Scientists are using brain scans of kids and adults watching a children’s television series, to learn how kids’ neural change as they develop intellectual abilities like reading and maths.

The novel use of brain imaging during everyday activities like watching TV, said scientists, opens the door to studying other thought processes in naturalistic settings and may one day help to diagnose and treat learning disabilities.

Scientists are just beginning to use brain imaging to understand how humans’ process thought during real-life experiences.

“But this is the first study to use the method as a tool for understanding development,” said lead researcher Jessica Cantlon, an assistant professor in brain and cognitive sciences at the University of Rochester.

Eventually, that understanding may help pinpoint the cause when a child experiences difficulties mastering school work.

“Psychologists have behavioural tests for trying to get the bottom of learning impairments, but these new imaging studies provide a totally independent source of information about children’s learning based on what’s happening in the brain,” Cantlon said in a statement.

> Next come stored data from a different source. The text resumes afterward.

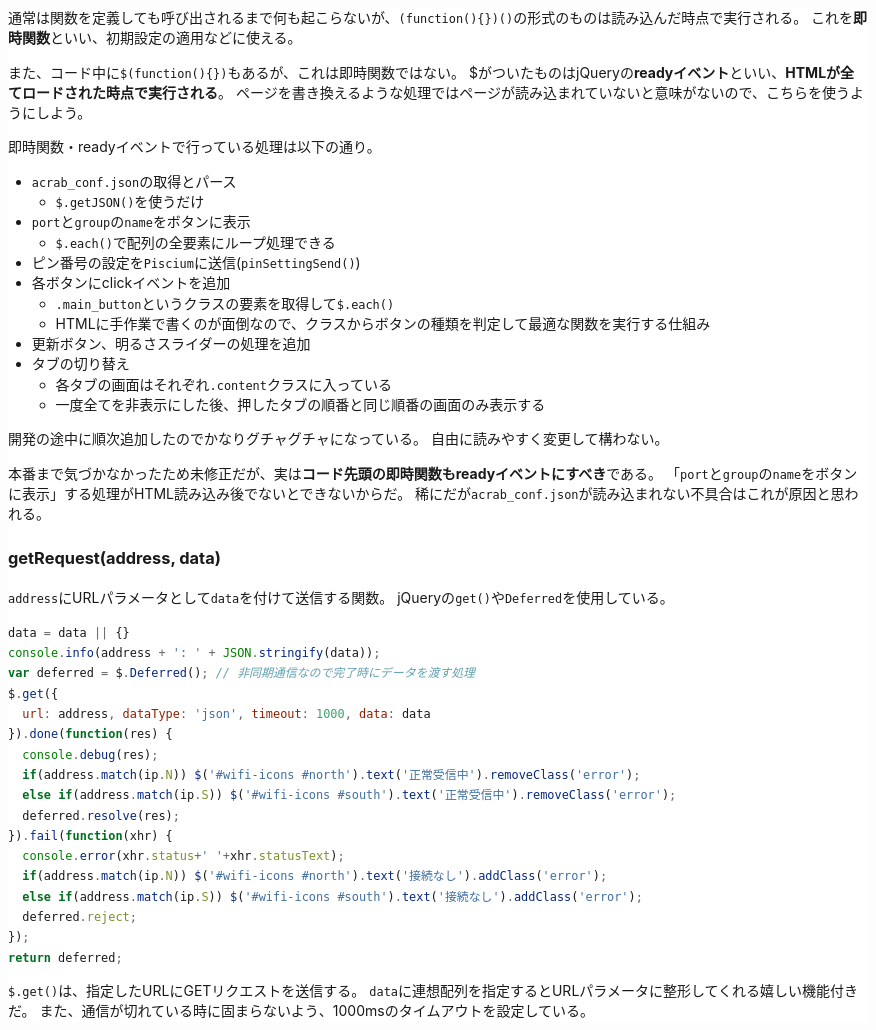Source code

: 通常は関数を定義しても呼び出されるまで何も起こらないが、`(function(){})()`の形式のものは読み込んだ時点で実行される。
これを**即時関数**といい、初期設定の適用などに使える。

また、コード中に`$(function(){})`もあるが、これは即時関数ではない。
$がついたものはjQueryの**readyイベント**といい、**HTMLが全てロードされた時点で実行される**。
ページを書き換えるような処理ではページが読み込まれていないと意味がないので、こちらを使うようにしよう。

即時関数・readyイベントで行っている処理は以下の通り。

- `acrab_conf.json`の取得とパース
    - `$.getJSON()`を使うだけ
- `port`と`group`の`name`をボタンに表示
    - `$.each()`で配列の全要素にループ処理できる
- ピン番号の設定を`Piscium`に送信(`pinSettingSend()`)
- 各ボタンにclickイベントを追加
    - `.main_button`というクラスの要素を取得して`$.each()`
    - HTMLに手作業で書くのが面倒なので、クラスからボタンの種類を判定して最適な関数を実行する仕組み
- 更新ボタン、明るさスライダーの処理を追加
- タブの切り替え
    - 各タブの画面はそれぞれ`.content`クラスに入っている
    - 一度全てを非表示にした後、押したタブの順番と同じ順番の画面のみ表示する

開発の途中に順次追加したのでかなりグチャグチャになっている。
自由に読みやすく変更して構わない。

本番まで気づかなかったため未修正だが、実は**コード先頭の即時関数もreadyイベントにすべき**である。
「`port`と`group`の`name`をボタンに表示」する処理がHTML読み込み後でないとできないからだ。
稀にだが`acrab_conf.json`が読み込まれない不具合はこれが原因と思われる。

### getRequest(address, data)
`address`にURLパラメータとして`data`を付けて送信する関数。
jQueryの`get()`や`Deferred`を使用している。
```js
data = data || {}
console.info(address + ': ' + JSON.stringify(data));
var deferred = $.Deferred(); // 非同期通信なので完了時にデータを渡す処理
$.get({
  url: address, dataType: 'json', timeout: 1000, data: data
}).done(function(res) {
  console.debug(res);
  if(address.match(ip.N)) $('#wifi-icons #north').text('正常受信中').removeClass('error');
  else if(address.match(ip.S)) $('#wifi-icons #south').text('正常受信中').removeClass('error');
  deferred.resolve(res);
}).fail(function(xhr) {
  console.error(xhr.status+' '+xhr.statusText);
  if(address.match(ip.N)) $('#wifi-icons #north').text('接続なし').addClass('error');
  else if(address.match(ip.S)) $('#wifi-icons #south').text('接続なし').addClass('error');
  deferred.reject;
});
return deferred;
```
`$.get()`は、指定したURLにGETリクエストを送信する。
`data`に連想配列を指定するとURLパラメータに整形してくれる嬉しい機能付きだ。
また、通信が切れている時に固まらないよう、1000msのタイムアウトを設定している。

For the investigation, 27 children between the ages of 4 and 11, and 20 adults watched the same 20-minute Sesame Street video.

Like the regular programme, the recording featured a variety of short clips focused on numbers, words, shapes, and other subjects. The children then took standardised IQ tests for math and verbal ability.

To capture the neural response to the show, the researchers turned to functional magnetic resonance imaging (fMRI) scans.

The study produced 609 scans of each participant, one every two seconds, as they watched Big Bird, the Count, Elmo and other stars of the educational series.

Using statistical algorithms, the researchers then created “neural maps” of the thought processes for the children and the adults and compared the groups.

The study found that children whose neural maps more closely resembled the neural maps of adults scored higher on standardised math and verbal tests.

In other words, the brain’s neural structure, like other parts of the body, develops along predictable pathways as we mature.

The study also confirmed where in the brain these developing abilities are located. For verbal tasks, adult-like neural patterns in the Broca area, which is involved in speech and language, predicted higher verbal test scores in children.

For maths, better scores were linked to more mature patterns in the intraparietal sulcus (IPS), a region of the brain known to be involved in the processing of numbers.

The study findings are published in the journal PLoS Biology.